JOB: Rewrite everything from the line that contains "pose: elev=72.4 azim=255.6" down to the line that contains "Dot at: (227, 200)", both included, and keep the requests unchanged. Scale only the answer coordinates (the dot's position in the second view) by 1.65, round them to whole numbers with halves going up, and leave out the pictures.
START AVAILABLE RECORDS
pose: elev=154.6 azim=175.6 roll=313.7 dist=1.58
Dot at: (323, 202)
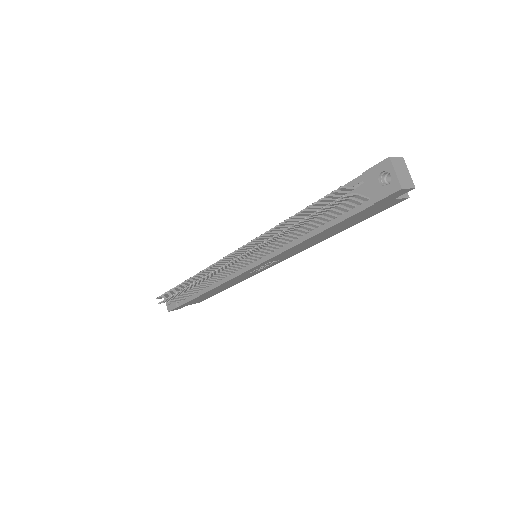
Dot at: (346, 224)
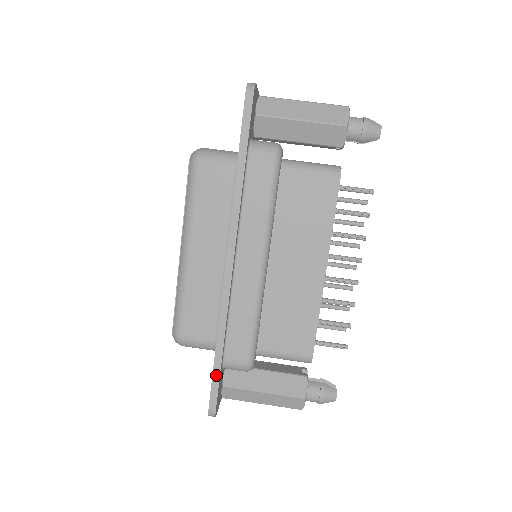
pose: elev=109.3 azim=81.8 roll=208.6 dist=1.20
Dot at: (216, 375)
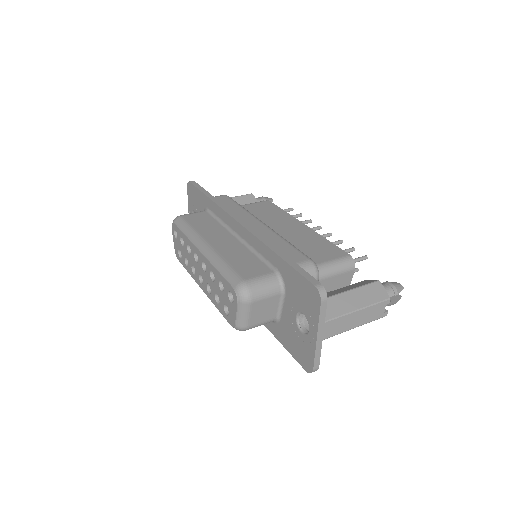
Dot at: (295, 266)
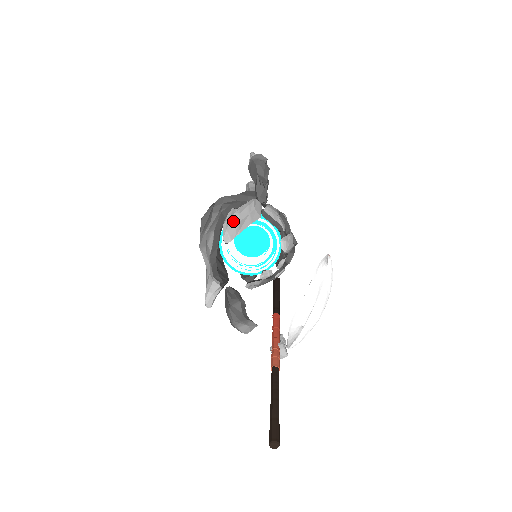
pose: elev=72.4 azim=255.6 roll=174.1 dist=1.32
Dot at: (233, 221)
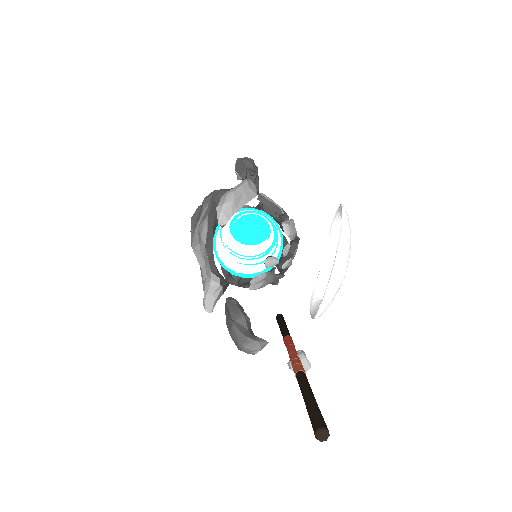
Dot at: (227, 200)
END AVAILABLE RECORDS
START AVAILABLE RECORDS
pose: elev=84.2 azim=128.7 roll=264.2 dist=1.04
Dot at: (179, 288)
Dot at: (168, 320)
END AVAILABLE RECORDS
FULL SOLUTION:
pose: elev=72.4 azim=255.6 roll=174.1 dist=1.32
Dot at: (233, 221)
Dot at: (375, 330)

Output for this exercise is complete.